## EXERCISE
Print every line of the material exactly.

=== Begin Enclosure ===

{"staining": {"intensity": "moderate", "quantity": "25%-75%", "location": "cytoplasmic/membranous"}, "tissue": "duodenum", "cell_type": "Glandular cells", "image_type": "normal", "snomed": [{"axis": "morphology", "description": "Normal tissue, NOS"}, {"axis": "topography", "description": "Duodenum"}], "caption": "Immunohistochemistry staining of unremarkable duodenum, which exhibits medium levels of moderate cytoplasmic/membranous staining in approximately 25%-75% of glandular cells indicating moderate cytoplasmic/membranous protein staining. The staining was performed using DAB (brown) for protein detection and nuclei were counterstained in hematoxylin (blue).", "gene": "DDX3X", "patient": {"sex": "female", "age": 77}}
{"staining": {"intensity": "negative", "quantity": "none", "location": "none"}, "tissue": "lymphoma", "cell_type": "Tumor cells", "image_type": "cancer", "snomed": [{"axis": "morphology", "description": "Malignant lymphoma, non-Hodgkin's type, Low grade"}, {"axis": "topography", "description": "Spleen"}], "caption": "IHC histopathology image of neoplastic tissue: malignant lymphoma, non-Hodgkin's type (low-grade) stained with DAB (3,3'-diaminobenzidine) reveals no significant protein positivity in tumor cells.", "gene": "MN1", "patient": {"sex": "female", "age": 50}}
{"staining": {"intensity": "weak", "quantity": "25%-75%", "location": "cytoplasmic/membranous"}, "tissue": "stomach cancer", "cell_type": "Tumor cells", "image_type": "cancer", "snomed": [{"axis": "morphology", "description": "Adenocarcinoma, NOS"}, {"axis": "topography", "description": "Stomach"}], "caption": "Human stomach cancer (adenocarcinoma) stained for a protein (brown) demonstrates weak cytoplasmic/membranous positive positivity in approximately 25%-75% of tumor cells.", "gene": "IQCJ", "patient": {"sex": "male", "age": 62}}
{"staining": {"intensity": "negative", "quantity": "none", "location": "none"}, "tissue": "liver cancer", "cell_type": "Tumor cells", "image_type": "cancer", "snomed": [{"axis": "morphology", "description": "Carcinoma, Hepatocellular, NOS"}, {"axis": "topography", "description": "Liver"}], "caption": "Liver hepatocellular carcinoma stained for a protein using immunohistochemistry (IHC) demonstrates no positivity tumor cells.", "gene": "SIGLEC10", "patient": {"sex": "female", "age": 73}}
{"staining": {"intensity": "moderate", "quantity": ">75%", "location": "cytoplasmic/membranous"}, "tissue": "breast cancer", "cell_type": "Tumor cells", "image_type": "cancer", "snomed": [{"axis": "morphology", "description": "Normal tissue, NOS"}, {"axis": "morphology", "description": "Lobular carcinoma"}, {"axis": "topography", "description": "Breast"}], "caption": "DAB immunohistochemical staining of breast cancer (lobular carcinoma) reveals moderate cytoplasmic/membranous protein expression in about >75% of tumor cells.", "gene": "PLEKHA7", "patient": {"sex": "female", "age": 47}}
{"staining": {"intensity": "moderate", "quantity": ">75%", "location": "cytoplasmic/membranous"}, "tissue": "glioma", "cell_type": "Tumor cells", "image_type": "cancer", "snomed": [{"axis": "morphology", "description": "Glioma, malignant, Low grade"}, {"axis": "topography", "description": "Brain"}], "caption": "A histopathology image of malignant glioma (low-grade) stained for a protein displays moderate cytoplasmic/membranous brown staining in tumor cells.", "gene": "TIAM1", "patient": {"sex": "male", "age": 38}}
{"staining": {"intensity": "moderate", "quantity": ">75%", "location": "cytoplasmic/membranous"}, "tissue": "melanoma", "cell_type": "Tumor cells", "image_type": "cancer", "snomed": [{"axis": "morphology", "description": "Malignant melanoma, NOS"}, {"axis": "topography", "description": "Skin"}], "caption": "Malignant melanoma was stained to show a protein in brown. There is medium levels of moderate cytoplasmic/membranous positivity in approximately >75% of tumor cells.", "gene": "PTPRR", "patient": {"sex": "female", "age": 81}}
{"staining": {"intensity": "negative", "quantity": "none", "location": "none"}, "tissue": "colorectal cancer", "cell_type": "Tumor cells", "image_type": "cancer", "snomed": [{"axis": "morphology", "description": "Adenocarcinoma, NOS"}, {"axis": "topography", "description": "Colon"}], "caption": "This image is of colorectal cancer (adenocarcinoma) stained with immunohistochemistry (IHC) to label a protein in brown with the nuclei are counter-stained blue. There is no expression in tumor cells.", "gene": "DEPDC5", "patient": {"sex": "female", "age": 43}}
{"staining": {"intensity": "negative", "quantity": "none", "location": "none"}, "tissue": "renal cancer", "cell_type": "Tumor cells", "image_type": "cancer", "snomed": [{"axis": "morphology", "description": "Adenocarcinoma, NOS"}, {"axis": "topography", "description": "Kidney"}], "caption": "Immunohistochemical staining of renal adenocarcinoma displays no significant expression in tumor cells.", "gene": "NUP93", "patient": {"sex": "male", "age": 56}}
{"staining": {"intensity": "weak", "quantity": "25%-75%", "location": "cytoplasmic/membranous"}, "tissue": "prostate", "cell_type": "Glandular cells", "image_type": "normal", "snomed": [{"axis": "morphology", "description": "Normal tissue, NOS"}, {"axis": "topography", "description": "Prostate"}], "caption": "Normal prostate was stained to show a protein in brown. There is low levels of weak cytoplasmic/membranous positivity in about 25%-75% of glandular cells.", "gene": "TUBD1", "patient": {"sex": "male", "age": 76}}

=== End Enclosure ===

## WRITTEN ANSWER
{"staining": {"intensity": "moderate", "quantity": "25%-75%", "location": "cytoplasmic/membranous"}, "tissue": "duodenum", "cell_type": "Glandular cells", "image_type": "normal", "snomed": [{"axis": "morphology", "description": "Normal tissue, NOS"}, {"axis": "topography", "description": "Duodenum"}], "caption": "Immunohistochemistry staining of unremarkable duodenum, which exhibits medium levels of moderate cytoplasmic/membranous staining in approximately 25%-75% of glandular cells indicating moderate cytoplasmic/membranous protein staining. The staining was performed using DAB (brown) for protein detection and nuclei were counterstained in hematoxylin (blue).", "gene": "DDX3X", "patient": {"sex": "female", "age": 77}}
{"staining": {"intensity": "negative", "quantity": "none", "location": "none"}, "tissue": "lymphoma", "cell_type": "Tumor cells", "image_type": "cancer", "snomed": [{"axis": "morphology", "description": "Malignant lymphoma, non-Hodgkin's type, Low grade"}, {"axis": "topography", "description": "Spleen"}], "caption": "IHC histopathology image of neoplastic tissue: malignant lymphoma, non-Hodgkin's type (low-grade) stained with DAB (3,3'-diaminobenzidine) reveals no significant protein positivity in tumor cells.", "gene": "MN1", "patient": {"sex": "female", "age": 50}}
{"staining": {"intensity": "weak", "quantity": "25%-75%", "location": "cytoplasmic/membranous"}, "tissue": "stomach cancer", "cell_type": "Tumor cells", "image_type": "cancer", "snomed": [{"axis": "morphology", "description": "Adenocarcinoma, NOS"}, {"axis": "topography", "description": "Stomach"}], "caption": "Human stomach cancer (adenocarcinoma) stained for a protein (brown) demonstrates weak cytoplasmic/membranous positive positivity in approximately 25%-75% of tumor cells.", "gene": "IQCJ", "patient": {"sex": "male", "age": 62}}
{"staining": {"intensity": "negative", "quantity": "none", "location": "none"}, "tissue": "liver cancer", "cell_type": "Tumor cells", "image_type": "cancer", "snomed": [{"axis": "morphology", "description": "Carcinoma, Hepatocellular, NOS"}, {"axis": "topography", "description": "Liver"}], "caption": "Liver hepatocellular carcinoma stained for a protein using immunohistochemistry (IHC) demonstrates no positivity tumor cells.", "gene": "SIGLEC10", "patient": {"sex": "female", "age": 73}}
{"staining": {"intensity": "moderate", "quantity": ">75%", "location": "cytoplasmic/membranous"}, "tissue": "breast cancer", "cell_type": "Tumor cells", "image_type": "cancer", "snomed": [{"axis": "morphology", "description": "Normal tissue, NOS"}, {"axis": "morphology", "description": "Lobular carcinoma"}, {"axis": "topography", "description": "Breast"}], "caption": "DAB immunohistochemical staining of breast cancer (lobular carcinoma) reveals moderate cytoplasmic/membranous protein expression in about >75% of tumor cells.", "gene": "PLEKHA7", "patient": {"sex": "female", "age": 47}}
{"staining": {"intensity": "moderate", "quantity": ">75%", "location": "cytoplasmic/membranous"}, "tissue": "glioma", "cell_type": "Tumor cells", "image_type": "cancer", "snomed": [{"axis": "morphology", "description": "Glioma, malignant, Low grade"}, {"axis": "topography", "description": "Brain"}], "caption": "A histopathology image of malignant glioma (low-grade) stained for a protein displays moderate cytoplasmic/membranous brown staining in tumor cells.", "gene": "TIAM1", "patient": {"sex": "male", "age": 38}}
{"staining": {"intensity": "moderate", "quantity": ">75%", "location": "cytoplasmic/membranous"}, "tissue": "melanoma", "cell_type": "Tumor cells", "image_type": "cancer", "snomed": [{"axis": "morphology", "description": "Malignant melanoma, NOS"}, {"axis": "topography", "description": "Skin"}], "caption": "Malignant melanoma was stained to show a protein in brown. There is medium levels of moderate cytoplasmic/membranous positivity in approximately >75% of tumor cells.", "gene": "PTPRR", "patient": {"sex": "female", "age": 81}}
{"staining": {"intensity": "negative", "quantity": "none", "location": "none"}, "tissue": "colorectal cancer", "cell_type": "Tumor cells", "image_type": "cancer", "snomed": [{"axis": "morphology", "description": "Adenocarcinoma, NOS"}, {"axis": "topography", "description": "Colon"}], "caption": "This image is of colorectal cancer (adenocarcinoma) stained with immunohistochemistry (IHC) to label a protein in brown with the nuclei are counter-stained blue. There is no expression in tumor cells.", "gene": "DEPDC5", "patient": {"sex": "female", "age": 43}}
{"staining": {"intensity": "negative", "quantity": "none", "location": "none"}, "tissue": "renal cancer", "cell_type": "Tumor cells", "image_type": "cancer", "snomed": [{"axis": "morphology", "description": "Adenocarcinoma, NOS"}, {"axis": "topography", "description": "Kidney"}], "caption": "Immunohistochemical staining of renal adenocarcinoma displays no significant expression in tumor cells.", "gene": "NUP93", "patient": {"sex": "male", "age": 56}}
{"staining": {"intensity": "weak", "quantity": "25%-75%", "location": "cytoplasmic/membranous"}, "tissue": "prostate", "cell_type": "Glandular cells", "image_type": "normal", "snomed": [{"axis": "morphology", "description": "Normal tissue, NOS"}, {"axis": "topography", "description": "Prostate"}], "caption": "Normal prostate was stained to show a protein in brown. There is low levels of weak cytoplasmic/membranous positivity in about 25%-75% of glandular cells.", "gene": "TUBD1", "patient": {"sex": "male", "age": 76}}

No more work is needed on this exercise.